While Jacobi was diligently making a mathematician of himself Abel was already well started on the very road which was to lead Jacobi to fame. Abel had written to Holmboë on August 4, 1823, that he was busy with elliptic functions: “This little work, you will recall, deals with the inverses of the elliptic transcendents, and I proved something [that seemed] impossible; I begged Degen to read it as soon as he could from one end to the other, but he could find no false conclusion, nor understand where the mistake was; God knows how I shall get myself out of it.” By a curious coincidence Jacobi at last made up his mind to put his all on mathematics almost exactly when Abel wrote this. Two years’ difference in the ages of young men around twenty (Abel was twenty one, Jacobi nineteen) count for more than two decades of maturity. Abel got a tremendous start but Jacobi, unaware that he had a competitor in the race, soon caught up. Jacobi’s first great work was in Abel’s field of elliptic functions. Before considering this we shall outline his busy life.
Having decided to go into mathematics for all he was worth, Jacobi wrote to his uncle Lehmann his estimate of the labor he had undertaken. “The huge colossus which the works of Euler, Lagran
ge, and Laplace have raised demands the most prodigious force and exertion of thought if one is to penetrate into its inner nature and not merely rummage about on its surface. To dominate this colossus and not to fear being crushed by it demands a strain which permits neither rest nor peace till one stands on top of it and surveys the work in its entirety. Then only, when one has comprehended its spirit, is it possible to work justly and in peace at the completion of its details.”
With this declaration of willing servitude Jacobi forthwith became one of the most terrific workers in the history of mathematics. To a timid friend who complained that scientific research is exacting and likely to impair bodily health, Jacobi retorted:
“Of course! Certainly I have sometimes endangered my health by overwork, but what of it? Only cabbages have no nerves, no worries. And what do they get out of their perfect wellbeing?”
In August, 1825, Jacobi received his Ph.D. degree for a dissertation on partial fractions and allied topics. There is no need to explain the nature of this—it is not of any great interest and is now a detail in the second course of algebra or the integral calculus.
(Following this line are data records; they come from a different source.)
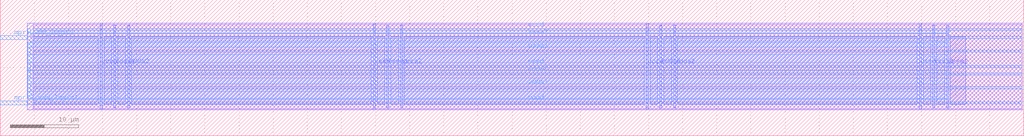
<source format=lef>
VERSION 5.7 ;
  NOWIREEXTENSIONATPIN ON ;
  DIVIDERCHAR "/" ;
  BUSBITCHARS "[]" ;
MACRO mgmt_protect_hv
  CLASS BLOCK ;
  FOREIGN mgmt_protect_hv ;
  ORIGIN 0.000 0.000 ;
  SIZE 150.000 BY 20.000 ;
  PIN mprj2_vdd_logic1
    DIRECTION OUTPUT TRISTATE ;
    USE SIGNAL ;
    PORT
      LAYER met3 ;
        RECT 0.000 4.510 4.000 5.110 ;
    END
  END mprj2_vdd_logic1
  PIN mprj_vdd_logic1
    DIRECTION OUTPUT TRISTATE ;
    USE SIGNAL ;
    PORT
      LAYER met3 ;
        RECT 0.000 14.130 4.000 14.730 ;
    END
  END mprj_vdd_logic1
  PIN vccd
    DIRECTION INOUT ;
    USE POWER ;
    PORT
      LAYER met2 ;
        RECT 94.650 3.815 94.950 16.535 ;
    END
  END vccd
  PIN vccd
    DIRECTION INOUT ;
    USE POWER ;
    PORT
      LAYER met2 ;
        RECT 14.650 3.815 14.950 16.535 ;
    END
  END vccd
  PIN vccd
    DIRECTION INOUT ;
    USE POWER ;
    PORT
      LAYER met3 ;
        RECT 4.800 15.465 149.760 15.765 ;
    END
  END vccd
  PIN vccd
    DIRECTION INOUT ;
    USE POWER ;
    PORT
      LAYER met3 ;
        RECT 4.800 4.665 149.760 4.965 ;
    END
  END vccd
  PIN vssd
    DIRECTION INOUT ;
    USE GROUND ;
    PORT
      LAYER met2 ;
        RECT 134.650 3.815 134.950 16.535 ;
    END
  END vssd
  PIN vssd
    DIRECTION INOUT ;
    USE GROUND ;
    PORT
      LAYER met2 ;
        RECT 54.650 3.815 54.950 16.535 ;
    END
  END vssd
  PIN vssd
    DIRECTION INOUT ;
    USE GROUND ;
    PORT
      LAYER met3 ;
        RECT 4.800 10.065 149.760 10.365 ;
    END
  END vssd
  PIN vdda1
    DIRECTION INOUT ;
    USE POWER ;
    PORT
      LAYER met2 ;
        RECT 96.650 4.070 96.950 16.280 ;
    END
  END vdda1
  PIN vdda1
    DIRECTION INOUT ;
    USE POWER ;
    PORT
      LAYER met2 ;
        RECT 16.650 4.070 16.950 16.280 ;
    END
  END vdda1
  PIN vdda1
    DIRECTION INOUT ;
    USE POWER ;
    PORT
      LAYER met3 ;
        RECT 4.800 6.920 149.760 7.220 ;
    END
  END vdda1
  PIN vssa1
    DIRECTION INOUT ;
    USE GROUND ;
    PORT
      LAYER met2 ;
        RECT 136.650 4.070 136.950 16.280 ;
    END
  END vssa1
  PIN vssa1
    DIRECTION INOUT ;
    USE GROUND ;
    PORT
      LAYER met2 ;
        RECT 56.650 4.070 56.950 16.280 ;
    END
  END vssa1
  PIN vssa1
    DIRECTION INOUT ;
    USE GROUND ;
    PORT
      LAYER met3 ;
        RECT 4.800 12.320 149.760 12.620 ;
    END
  END vssa1
  PIN vdda2
    DIRECTION INOUT ;
    USE POWER ;
    PORT
      LAYER met2 ;
        RECT 98.650 4.070 98.950 16.280 ;
    END
  END vdda2
  PIN vdda2
    DIRECTION INOUT ;
    USE POWER ;
    PORT
      LAYER met2 ;
        RECT 18.650 4.070 18.950 16.280 ;
    END
  END vdda2
  PIN vdda2
    DIRECTION INOUT ;
    USE POWER ;
    PORT
      LAYER met3 ;
        RECT 4.800 8.920 149.760 9.220 ;
    END
  END vdda2
  PIN vssa2
    DIRECTION INOUT ;
    USE GROUND ;
    PORT
      LAYER met2 ;
        RECT 138.650 4.070 138.950 16.280 ;
    END
  END vssa2
  PIN vssa2
    DIRECTION INOUT ;
    USE GROUND ;
    PORT
      LAYER met2 ;
        RECT 58.650 4.070 58.950 16.280 ;
    END
  END vssa2
  PIN vssa2
    DIRECTION INOUT ;
    USE GROUND ;
    PORT
      LAYER met3 ;
        RECT 4.800 14.320 149.760 14.620 ;
    END
  END vssa2
  OBS
      LAYER li1 ;
        RECT 4.800 3.985 149.760 16.365 ;
      LAYER met1 ;
        RECT 3.920 3.815 149.760 16.535 ;
      LAYER met2 ;
        RECT 3.940 4.625 14.370 14.615 ;
        RECT 15.230 4.625 16.370 14.615 ;
        RECT 17.230 4.625 18.370 14.615 ;
        RECT 19.230 4.625 54.370 14.615 ;
        RECT 55.230 4.625 56.370 14.615 ;
        RECT 57.230 4.625 58.370 14.615 ;
        RECT 59.230 4.625 94.370 14.615 ;
        RECT 95.230 4.625 96.370 14.615 ;
        RECT 97.230 4.625 98.370 14.615 ;
        RECT 99.230 4.625 134.370 14.615 ;
        RECT 135.230 4.625 136.370 14.615 ;
        RECT 137.230 4.625 138.370 14.615 ;
        RECT 139.230 4.625 141.490 14.615 ;
      LAYER met3 ;
        RECT 4.000 15.130 4.400 15.780 ;
        RECT 4.400 15.020 138.965 15.065 ;
        RECT 4.400 13.730 138.965 13.920 ;
        RECT 4.000 13.020 138.965 13.730 ;
        RECT 4.000 11.920 4.400 13.020 ;
        RECT 4.000 10.765 138.965 11.920 ;
        RECT 4.000 9.665 4.400 10.765 ;
        RECT 4.000 9.620 138.965 9.665 ;
        RECT 4.000 8.520 4.400 9.620 ;
        RECT 4.000 7.620 138.965 8.520 ;
        RECT 4.000 6.520 4.400 7.620 ;
        RECT 4.000 5.510 138.965 6.520 ;
        RECT 4.400 5.365 138.965 5.510 ;
  END
END mgmt_protect_hv
END LIBRARY


</source>
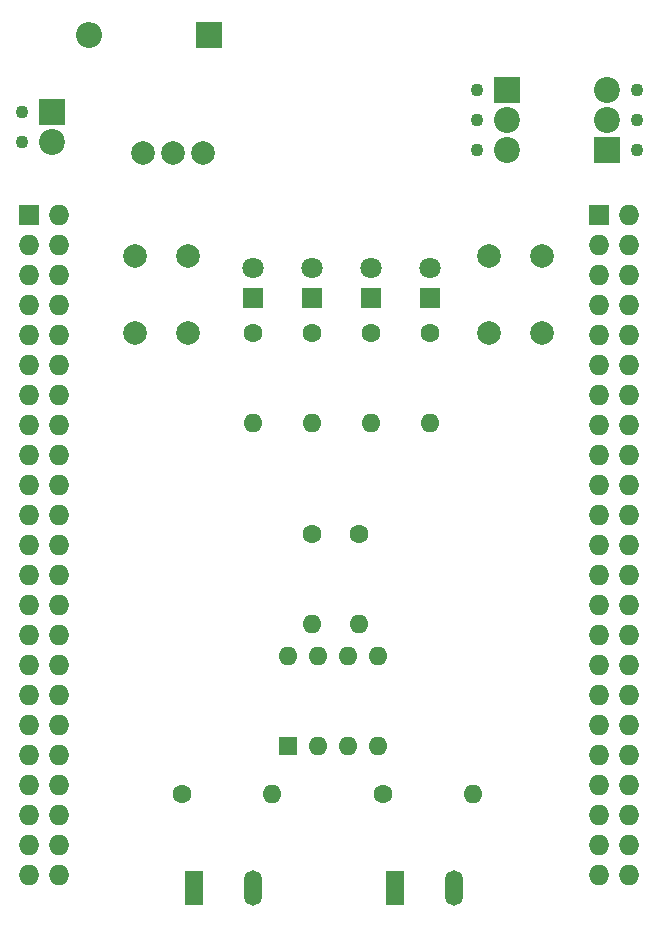
<source format=gbr>
G04 #@! TF.GenerationSoftware,KiCad,Pcbnew,5.1.9+dfsg1-1~bpo10+1*
G04 #@! TF.CreationDate,2021-07-04T13:04:25+00:00*
G04 #@! TF.ProjectId,bbbalarm,62626261-6c61-4726-9d2e-6b696361645f,rev?*
G04 #@! TF.SameCoordinates,Original*
G04 #@! TF.FileFunction,Soldermask,Bot*
G04 #@! TF.FilePolarity,Negative*
%FSLAX46Y46*%
G04 Gerber Fmt 4.6, Leading zero omitted, Abs format (unit mm)*
G04 Created by KiCad (PCBNEW 5.1.9+dfsg1-1~bpo10+1) date 2021-07-04 13:04:25*
%MOMM*%
%LPD*%
G01*
G04 APERTURE LIST*
%ADD10R,1.727200X1.727200*%
%ADD11O,1.727200X1.727200*%
%ADD12C,2.000000*%
%ADD13R,2.200000X2.200000*%
%ADD14O,2.200000X2.200000*%
%ADD15C,1.100000*%
%ADD16C,2.200000*%
%ADD17C,1.800000*%
%ADD18R,1.800000X1.800000*%
%ADD19R,1.500000X3.000000*%
%ADD20O,1.500000X3.000000*%
%ADD21C,1.600000*%
%ADD22O,1.600000X1.600000*%
%ADD23R,1.600000X1.600000*%
G04 APERTURE END LIST*
D10*
X116370100Y-62382400D03*
D11*
X118910100Y-62382400D03*
X116370100Y-64922400D03*
X118910100Y-64922400D03*
X116370100Y-67462400D03*
X118910100Y-67462400D03*
X116370100Y-70002400D03*
X118910100Y-70002400D03*
X116370100Y-72542400D03*
X118910100Y-72542400D03*
X116370100Y-75082400D03*
X118910100Y-75082400D03*
X116370100Y-77622400D03*
X118910100Y-77622400D03*
X116370100Y-80162400D03*
X118910100Y-80162400D03*
X116370100Y-82702400D03*
X118910100Y-82702400D03*
X116370100Y-85242400D03*
X118910100Y-85242400D03*
X116370100Y-87782400D03*
X118910100Y-87782400D03*
X116370100Y-90322400D03*
X118910100Y-90322400D03*
X116370100Y-92862400D03*
X118910100Y-92862400D03*
X116370100Y-95402400D03*
X118910100Y-95402400D03*
X116370100Y-97942400D03*
X118910100Y-97942400D03*
X116370100Y-100482400D03*
X118910100Y-100482400D03*
X116370100Y-103022400D03*
X118910100Y-103022400D03*
X116370100Y-105562400D03*
X118910100Y-105562400D03*
X116370100Y-108102400D03*
X118910100Y-108102400D03*
X116370100Y-110642400D03*
X118910100Y-110642400D03*
X116370100Y-113182400D03*
X118910100Y-113182400D03*
X116370100Y-115722400D03*
X118910100Y-115722400D03*
X116370100Y-118262400D03*
X118910100Y-118262400D03*
D10*
X164630100Y-62382400D03*
D11*
X167170100Y-62382400D03*
X164630100Y-64922400D03*
X167170100Y-64922400D03*
X164630100Y-67462400D03*
X167170100Y-67462400D03*
X164630100Y-70002400D03*
X167170100Y-70002400D03*
X164630100Y-72542400D03*
X167170100Y-72542400D03*
X164630100Y-75082400D03*
X167170100Y-75082400D03*
X164630100Y-77622400D03*
X167170100Y-77622400D03*
X164630100Y-80162400D03*
X167170100Y-80162400D03*
X164630100Y-82702400D03*
X167170100Y-82702400D03*
X164630100Y-85242400D03*
X167170100Y-85242400D03*
X164630100Y-87782400D03*
X167170100Y-87782400D03*
X164630100Y-90322400D03*
X167170100Y-90322400D03*
X164630100Y-92862400D03*
X167170100Y-92862400D03*
X164630100Y-95402400D03*
X167170100Y-95402400D03*
X164630100Y-97942400D03*
X167170100Y-97942400D03*
X164630100Y-100482400D03*
X167170100Y-100482400D03*
X164630100Y-103022400D03*
X167170100Y-103022400D03*
X164630100Y-105562400D03*
X167170100Y-105562400D03*
X164630100Y-108102400D03*
X167170100Y-108102400D03*
X164630100Y-110642400D03*
X167170100Y-110642400D03*
X164630100Y-113182400D03*
X167170100Y-113182400D03*
X164630100Y-115722400D03*
X167170100Y-115722400D03*
X164630100Y-118262400D03*
X167170100Y-118262400D03*
D12*
X159870100Y-72382400D03*
X155370100Y-72382400D03*
X159870100Y-65882400D03*
X155370100Y-65882400D03*
X125370100Y-65882400D03*
X129870100Y-65882400D03*
X125370100Y-72382400D03*
X129870100Y-72382400D03*
D13*
X131620100Y-47132400D03*
D14*
X121460100Y-47132400D03*
D13*
X118370100Y-53632400D03*
D15*
X115830100Y-53632400D03*
D16*
X118370100Y-56172400D03*
D15*
X115830100Y-56172400D03*
D12*
X126080100Y-57132400D03*
X128620100Y-57132400D03*
X131160100Y-57132400D03*
D17*
X135370100Y-66842400D03*
D18*
X135370100Y-69382400D03*
X140370100Y-69382400D03*
D17*
X140370100Y-66842400D03*
X145370100Y-66842400D03*
D18*
X145370100Y-69382400D03*
X150370100Y-69382400D03*
D17*
X150370100Y-66842400D03*
D19*
X130370100Y-119382400D03*
D20*
X135370100Y-119382400D03*
X152370100Y-119382400D03*
D19*
X147370100Y-119382400D03*
D21*
X135370100Y-72382400D03*
D22*
X135370100Y-80002400D03*
X140370100Y-80002400D03*
D21*
X140370100Y-72382400D03*
X145370100Y-72382400D03*
D22*
X145370100Y-80002400D03*
X150370100Y-80002400D03*
D21*
X150370100Y-72382400D03*
X140370100Y-89382400D03*
D22*
X140370100Y-97002400D03*
X144370100Y-97002400D03*
D21*
X144370100Y-89382400D03*
X129370100Y-111382400D03*
D22*
X136990100Y-111382400D03*
X153990100Y-111382400D03*
D21*
X146370100Y-111382400D03*
D13*
X156870100Y-51842400D03*
D15*
X154330100Y-51842400D03*
D16*
X156870100Y-54382400D03*
D15*
X154330100Y-54382400D03*
D16*
X156870100Y-56922400D03*
D15*
X154330100Y-56922400D03*
X167910100Y-51802400D03*
D16*
X165370100Y-51802400D03*
D15*
X167910100Y-54342400D03*
D16*
X165370100Y-54342400D03*
D15*
X167910100Y-56882400D03*
D13*
X165370100Y-56882400D03*
D23*
X138370100Y-107382400D03*
D22*
X145990100Y-99762400D03*
X140910100Y-107382400D03*
X143450100Y-99762400D03*
X143450100Y-107382400D03*
X140910100Y-99762400D03*
X145990100Y-107382400D03*
X138370100Y-99762400D03*
M02*

</source>
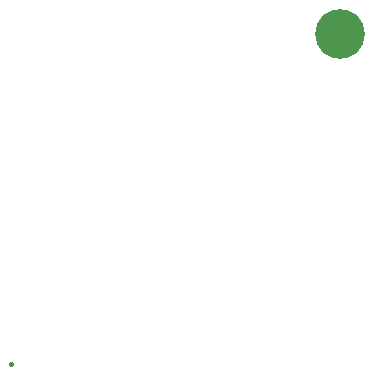
<source format=gts>
G04 #@! TF.GenerationSoftware,KiCad,Pcbnew,6.0.11+dfsg-1*
G04 #@! TF.CreationDate,2023-08-15T18:05:06+01:00*
G04 #@! TF.ProjectId,business card-andrew,62757369-6e65-4737-9320-636172642d61,rev?*
G04 #@! TF.SameCoordinates,Original*
G04 #@! TF.FileFunction,Soldermask,Top*
G04 #@! TF.FilePolarity,Negative*
%FSLAX46Y46*%
G04 Gerber Fmt 4.6, Leading zero omitted, Abs format (unit mm)*
G04 Created by KiCad (PCBNEW 6.0.11+dfsg-1) date 2023-08-15 18:05:06*
%MOMM*%
%LPD*%
G01*
G04 APERTURE LIST*
%ADD10C,0.000000*%
%ADD11C,4.200000*%
G04 APERTURE END LIST*
D10*
G36*
X103700858Y-83063228D02*
G01*
X103711103Y-83063800D01*
X103721178Y-83064752D01*
X103731084Y-83066086D01*
X103740821Y-83067800D01*
X103750388Y-83069896D01*
X103759786Y-83072372D01*
X103769015Y-83075230D01*
X103778074Y-83078468D01*
X103786964Y-83082088D01*
X103795685Y-83086088D01*
X103804236Y-83090470D01*
X103812618Y-83095232D01*
X103820831Y-83100376D01*
X103828874Y-83105900D01*
X103836748Y-83111806D01*
X103840582Y-83114751D01*
X103844294Y-83117828D01*
X103847884Y-83121037D01*
X103851353Y-83124379D01*
X103854700Y-83127853D01*
X103857925Y-83131459D01*
X103861028Y-83135198D01*
X103864010Y-83139069D01*
X103866870Y-83143072D01*
X103869608Y-83147207D01*
X103872225Y-83151475D01*
X103874720Y-83155875D01*
X103877093Y-83160407D01*
X103879345Y-83165072D01*
X103883483Y-83174798D01*
X103887134Y-83185053D01*
X103890298Y-83195837D01*
X103892976Y-83207151D01*
X103895167Y-83218994D01*
X103896871Y-83231365D01*
X103898088Y-83244266D01*
X103898818Y-83257697D01*
X103899061Y-83271656D01*
X103898818Y-83285298D01*
X103898088Y-83298453D01*
X103896871Y-83311121D01*
X103895167Y-83323303D01*
X103892976Y-83334997D01*
X103890298Y-83346205D01*
X103887134Y-83356926D01*
X103883483Y-83367160D01*
X103879345Y-83376907D01*
X103874720Y-83386168D01*
X103869608Y-83394941D01*
X103864010Y-83403228D01*
X103857925Y-83411028D01*
X103851353Y-83418341D01*
X103844294Y-83425167D01*
X103836748Y-83431507D01*
X103828874Y-83437412D01*
X103820831Y-83442937D01*
X103812618Y-83448080D01*
X103804236Y-83452843D01*
X103795685Y-83457225D01*
X103786964Y-83461225D01*
X103778074Y-83464845D01*
X103769015Y-83468083D01*
X103759786Y-83470941D01*
X103750388Y-83473417D01*
X103740821Y-83475513D01*
X103731084Y-83477227D01*
X103721178Y-83478561D01*
X103711103Y-83479513D01*
X103700858Y-83480085D01*
X103690444Y-83480275D01*
X103679713Y-83480085D01*
X103669193Y-83479513D01*
X103658885Y-83478561D01*
X103648788Y-83477227D01*
X103638904Y-83475513D01*
X103629230Y-83473417D01*
X103619769Y-83470941D01*
X103610519Y-83468083D01*
X103601481Y-83464845D01*
X103592654Y-83461225D01*
X103584039Y-83457225D01*
X103575636Y-83452843D01*
X103567444Y-83448080D01*
X103559464Y-83442937D01*
X103551696Y-83437412D01*
X103544139Y-83431507D01*
X103536922Y-83425167D01*
X103530170Y-83418341D01*
X103523883Y-83411028D01*
X103518063Y-83403228D01*
X103512707Y-83394941D01*
X103507818Y-83386168D01*
X103503394Y-83376907D01*
X103499436Y-83367160D01*
X103495944Y-83356926D01*
X103492917Y-83346205D01*
X103490356Y-83334997D01*
X103488260Y-83323303D01*
X103486630Y-83311121D01*
X103485466Y-83298453D01*
X103484768Y-83285298D01*
X103484535Y-83271656D01*
X103484768Y-83257697D01*
X103485466Y-83244266D01*
X103486630Y-83231365D01*
X103488260Y-83218994D01*
X103490356Y-83207151D01*
X103492917Y-83195837D01*
X103495944Y-83185053D01*
X103499436Y-83174798D01*
X103503394Y-83165072D01*
X103507818Y-83155875D01*
X103512707Y-83147207D01*
X103518063Y-83139069D01*
X103523883Y-83131459D01*
X103530170Y-83124379D01*
X103536922Y-83117828D01*
X103544139Y-83111806D01*
X103551696Y-83105900D01*
X103559464Y-83100376D01*
X103567444Y-83095232D01*
X103575636Y-83090470D01*
X103584039Y-83086088D01*
X103592654Y-83082088D01*
X103601481Y-83078468D01*
X103610519Y-83075230D01*
X103619769Y-83072372D01*
X103629230Y-83069896D01*
X103638904Y-83067800D01*
X103648788Y-83066086D01*
X103658885Y-83064752D01*
X103669193Y-83063800D01*
X103679713Y-83063228D01*
X103690444Y-83063038D01*
X103700858Y-83063228D01*
G37*
D11*
X131500000Y-55250000D03*
M02*

</source>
Although Jacobi handled the general case of his problem and showed considerable ingenuity in manipulating formulas, it cannot be said that the dissertation exhibited any marked originality or gave any definite hint of the author’s superb talent. Concurrently with his examination for the Ph.D. degree, Jacobi rounded off his training for the teaching profession.
After his degree Jacobi lectured at the University of Berlin on the applications of the calculus to curved surfaces and twisted curves (roughly, curves determined by the intersections of surfaces). From the very first lectures it was evident that Jacobi was a born teacher. Later, when he began developing his own ideas at an amazing speed, he became the most inspiring mathematical teacher of his time.